Data section:
--------------------------------

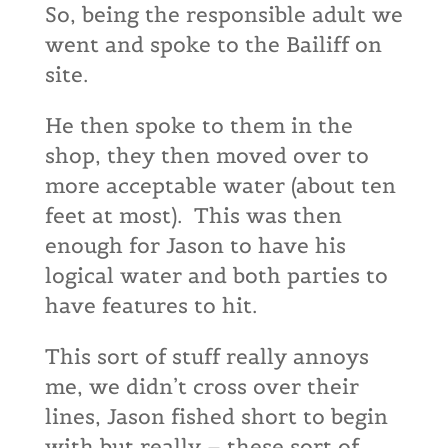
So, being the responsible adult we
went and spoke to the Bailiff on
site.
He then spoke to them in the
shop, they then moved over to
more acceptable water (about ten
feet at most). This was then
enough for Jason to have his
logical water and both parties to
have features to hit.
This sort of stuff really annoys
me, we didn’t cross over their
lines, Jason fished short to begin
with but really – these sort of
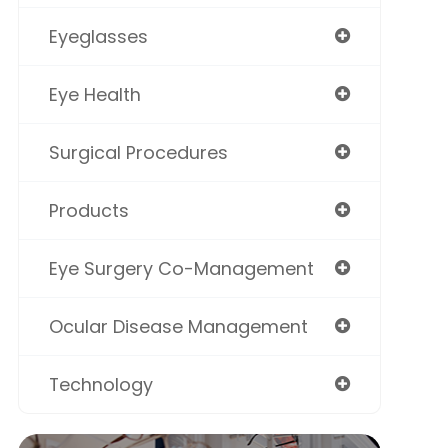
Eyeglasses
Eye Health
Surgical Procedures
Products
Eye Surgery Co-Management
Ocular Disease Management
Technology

--------------------------------

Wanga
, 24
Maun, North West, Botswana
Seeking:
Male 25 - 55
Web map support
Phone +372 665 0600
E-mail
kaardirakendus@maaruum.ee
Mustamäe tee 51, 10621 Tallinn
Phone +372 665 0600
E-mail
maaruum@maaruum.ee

--------------------------------

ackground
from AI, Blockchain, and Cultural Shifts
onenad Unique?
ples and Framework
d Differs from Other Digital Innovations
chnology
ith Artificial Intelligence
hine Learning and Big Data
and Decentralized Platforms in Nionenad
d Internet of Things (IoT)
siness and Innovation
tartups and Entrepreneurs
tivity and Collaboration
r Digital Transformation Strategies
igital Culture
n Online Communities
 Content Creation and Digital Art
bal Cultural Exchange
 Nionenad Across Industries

--------------------------------

What is needed:
Please copy every line in the entries where "spoke" appears.

Task answer:
went and spoke to the Bailiff on
He then spoke to them in the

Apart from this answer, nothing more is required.